Event-Driven Blogging with AWS Lambda

12th May, 2015

I wrote a short post (and an even shorter follow up), outlining the various tools I use to author and publish this blog. A few folks have been in touch asking for a bit more information on publishing with Lambda, so here I’ll dive into the details and hopefully start to provide some color on how to think about designing applications around AWS Lambda.

In the abstract, most application logic consists of three main components:

  1. Nouns: a collection of data models (people, places, things or ideas)
  2. Verbs: operators which act on those models, directly or indirectly (sing, dance, talk, save)
  3. Sentence structure: a way of controlling the interaction, ordering and results of nouns and verbs

I’ve found this a useful mental model when starting to whiteboard application architectures. Identifying the nouns (and adjectives), the verbs (and adverbs), and a way of composing them to solve a specific requirement is the essence of application architecture and nailing it can lead to better software design. It’s also notoriously difficult to get right.

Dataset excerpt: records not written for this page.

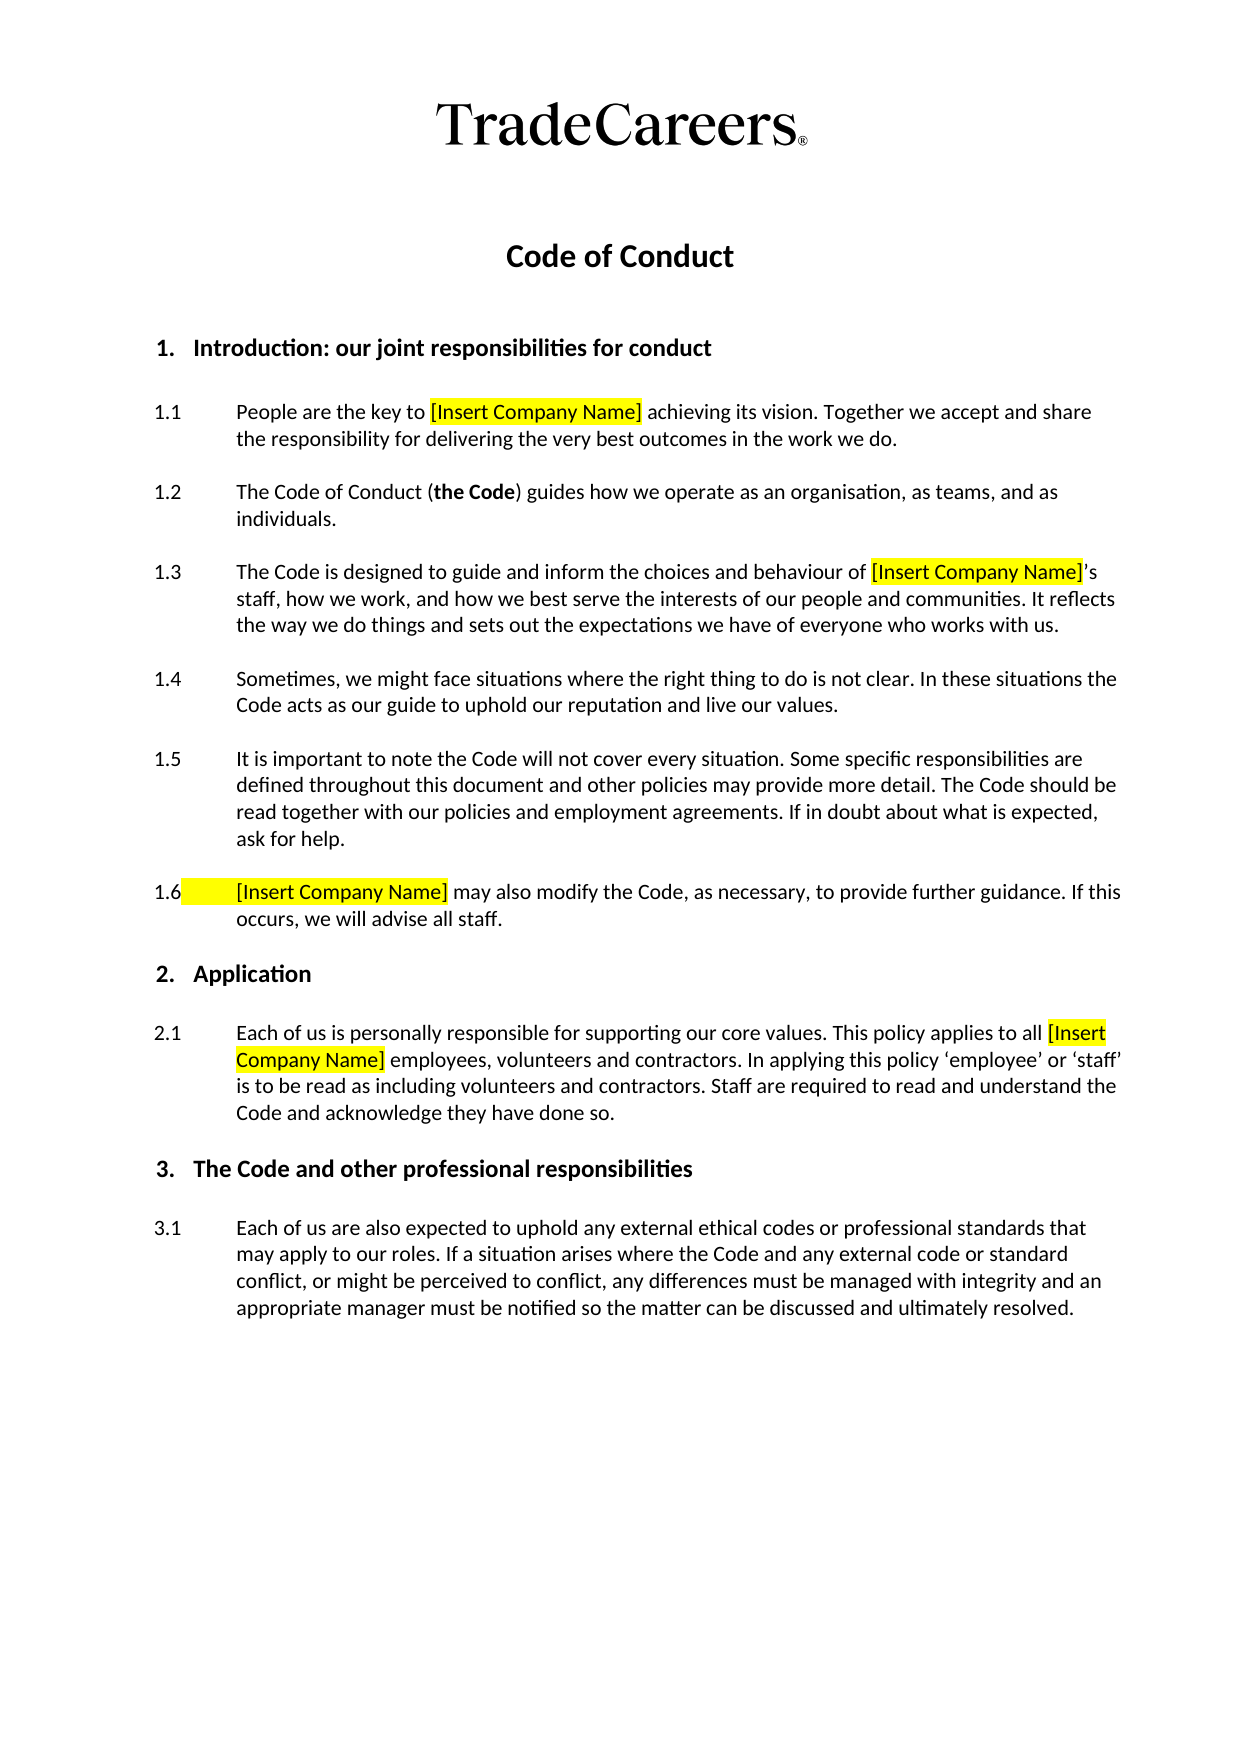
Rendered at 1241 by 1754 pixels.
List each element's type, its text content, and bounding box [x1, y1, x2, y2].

list The Code is designed to guide and inform the choices and behaviour of [Insert Company Name]’s staff, how we work, and how we best serve the interests of our people and communities. It reflects the way we do things and sets out the expectations we have of everyone who works with us. [153, 558, 1122, 638]
text Code of Conduct [118, 236, 1122, 276]
list Application [156, 958, 1122, 989]
list People are the key to [Insert Company Name] achieving its vision. Together we accept and share the responsibility for delivering the very best outcomes in the work we do. [153, 398, 1122, 452]
list [Insert Company Name] may also modify the Code, as necessary, to provide further guidance. If this occurs, we will advise all staff. [153, 878, 1122, 932]
list The Code of Conduct (the Code) guides how we operate as an organisation, as teams, and as individuals. [153, 478, 1122, 532]
picture [0, 35, 1241, 211]
list Each of us are also expected to uphold any external ethical codes or professional standards that may apply to our roles. If a situation arises where the Code and any external code or standard conflict, or might be perceived to conflict, any differences must be managed with integrity and an appropriate manager must be notified so the matter can be discussed and ultimately resolved. [153, 1214, 1122, 1320]
list Introduction: our joint responsibilities for conduct [156, 332, 1122, 363]
list It is important to note the Code will not cover every situation. Some specific responsibilities are defined throughout this document and other policies may provide more detail. The Code should be read together with our policies and employment agreements. If in doubt about what is expected, ask for help. [153, 745, 1122, 852]
list The Code and other professional responsibilities [156, 1153, 1122, 1183]
list Sometimes, we might face situations where the right thing to do is not clear. In these situations the Code acts as our guide to uphold our reputation and live our values. [153, 665, 1122, 718]
list Each of us is personally responsible for supporting our core values. This policy applies to all [Insert Company Name] employees, volunteers and contractors. In applying this policy ‘employee’ or ‘staff’ is to be read as including volunteers and contractors. Staff are required to read and understand the Code and acknowledge they have done so. [153, 1019, 1122, 1126]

Lambda provides an environment optimized for verbs, which are ultimately implemented as discrete, stateless, transient functions which operate against data. It is as close to a raw execution environment for ‘doing’ as I’ve come across, and as a result I’ve found this a useful mental model in helping design, architect and implement application which run in that environment.

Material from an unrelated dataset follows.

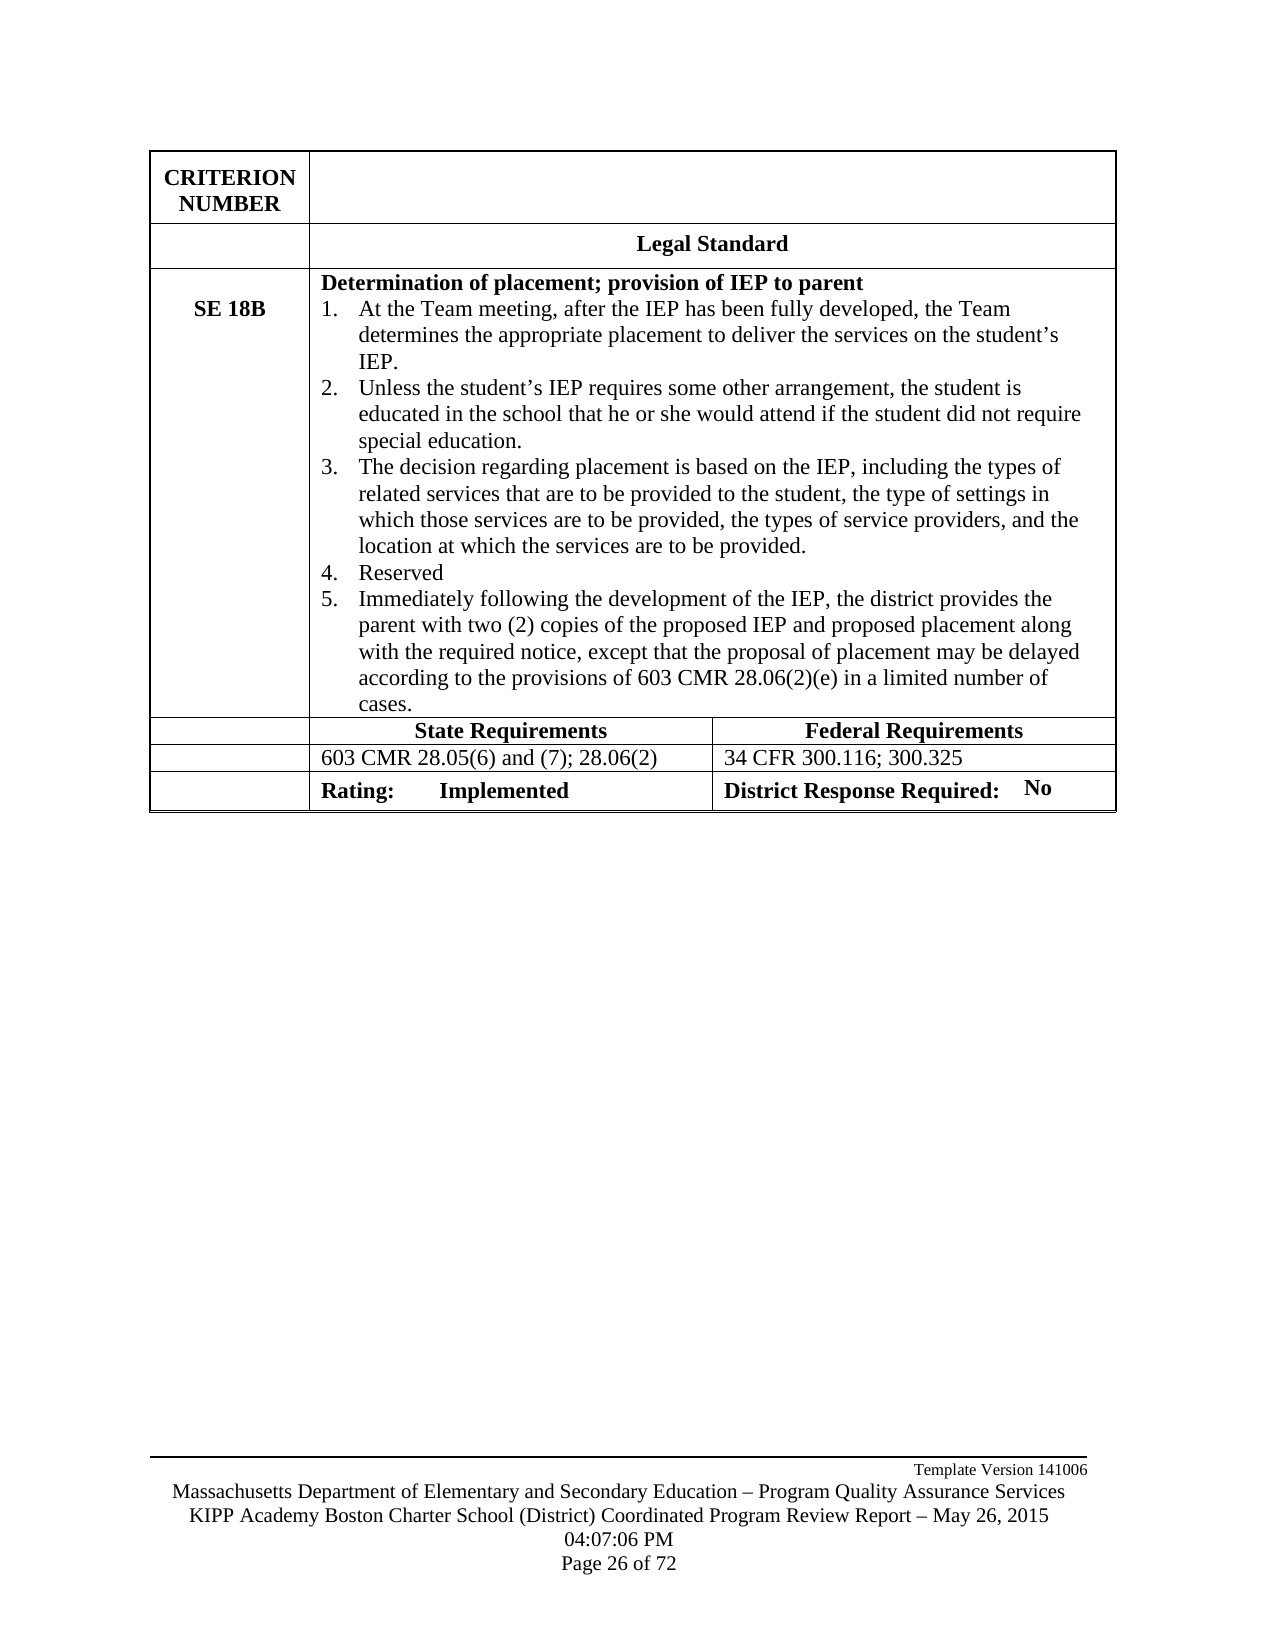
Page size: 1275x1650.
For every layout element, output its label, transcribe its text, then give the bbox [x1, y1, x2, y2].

With Lambda handling the verbs of our application, we can focus on the operations themselves, the descriptions of the nouns and how they all hang together in a sentence.

Take a blogging engine, for example

If I were asked to boil down a typical blogging engine to a single sentence, it would be:

An application which can process text, images and other media for display, publish that content to the web, and index it chronologically.

Of course, most blogging engines do this in addition to many other things (aggregation, sharing, social interaction, etc), but as a core you want to take stuff, make it readable on the web, and put the most recent stuff at the top of a list of all the other stuff.

In a single sentence we have identified the nouns (the data we need to model - text, content, etc), the verbs (the functional operations we need to implement - process, publish and index), and the sequence of events which will orchestrate them. Not bad for something that would fit inside a tweet.

The Nouns: media and content

We’ve only really got two categories of things to think about in a blog: media (the raw text, images, etc), and post content (the text, images, etc processed display on the web). To get more specific, I chose to work primarily in raw text formatted with Markdown for the media, and for the final post content, you can’t beat HTML.

Both are stored in S3, with metadata (date, title, etc.) stored in DynamoDB.

The Verbs: process, publish and index

Our blogging engine has three verbs, which we’ll implement as Lambda functions, using Javascript and Node.js.

Process: convert raw Markdown into HTML

This function takes raw Markdown text, and converts it to HTML content. The excellent marked library does all the heavy lifting here, including using the lexer to extract the post title from the first top level heading. We stash HTML in S3, and the metadata in DynamoDB.

Publish: publishes HTML to the web

This function combines the HTML content with the site template (the logo and menu on the left hand side), and publishes it to the web. The site templates are stored in a private bucket in S3, and Handlebars takes care of rendering before the final post is published to a static web site, also on S3.

Index: build a new home page

Finally, we want to index the content in reverse chronological order on the home page of the blog. We pull and sort the post metadata from DynamoDB, build the new home page using the relevant HTML snippets in S3, and render the whole thing to the home page using Handlebars.

The Sentence

Lambda functions can be called directly via the API. We could construct a command line script or even another Lambda function to control the orchestration and application flow, but less code is usually better code (and no code is, therefore, the best), so in this case we’ll use S3 event notifications to orchestrate the application components.

The event notification of new objects in each S3 bucket trigger a Lambda event for the next step of the applications; we’re taking advantage of the automatic execution of Lambda functions in response to these events to drive our application process. In essence, the event notifications encode our sentence structure in this case.

Wrapping up

Using Lambda and these simple application architecture guidelines, this blog runs on a little under 300 lines of Javascript. Lambda, DynamoDB and S3 take care of virtually all the heavy lifting of processing, storing and serving both the blog and the blogging engine, but without having to manage or maintain servers, databases or storage. Hopefully that gives you a flavor of some of the design considerations of building applications with Lambda, and some of the implementation details of this humble site.